Work to complete:
For the listing below, show each line that includes the string "left".

Start of Block

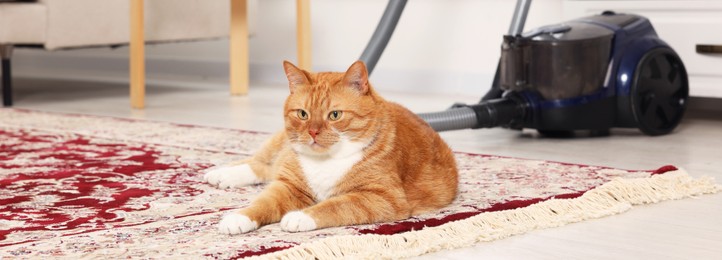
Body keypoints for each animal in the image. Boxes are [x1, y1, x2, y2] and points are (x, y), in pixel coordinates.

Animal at [202, 60, 456, 234]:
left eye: (335, 115)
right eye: (303, 114)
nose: (313, 132)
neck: (326, 160)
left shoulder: (383, 198)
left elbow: (335, 205)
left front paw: (300, 216)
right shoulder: (288, 186)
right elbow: (262, 203)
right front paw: (239, 217)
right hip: (282, 146)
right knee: (263, 163)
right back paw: (222, 174)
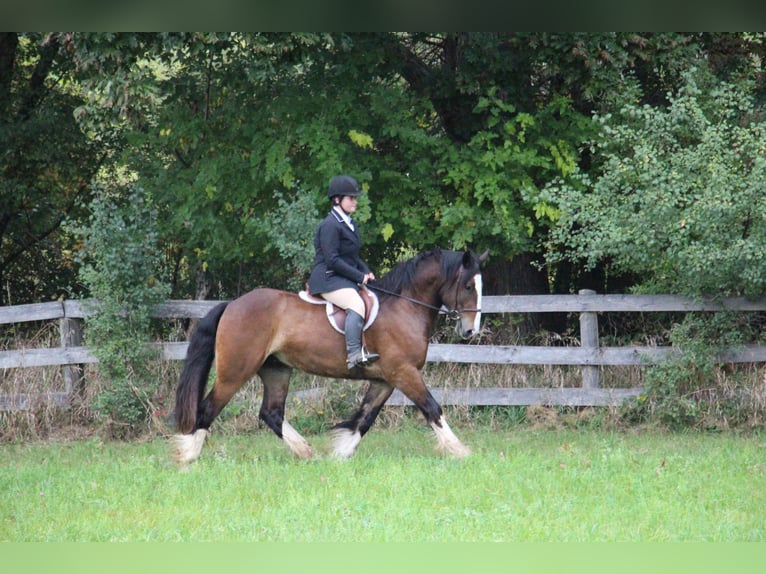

End of Block

Answer space:
left eye: (335, 115)
left shoulder: (383, 198)
left elbow: (335, 205)
left front paw: (300, 216)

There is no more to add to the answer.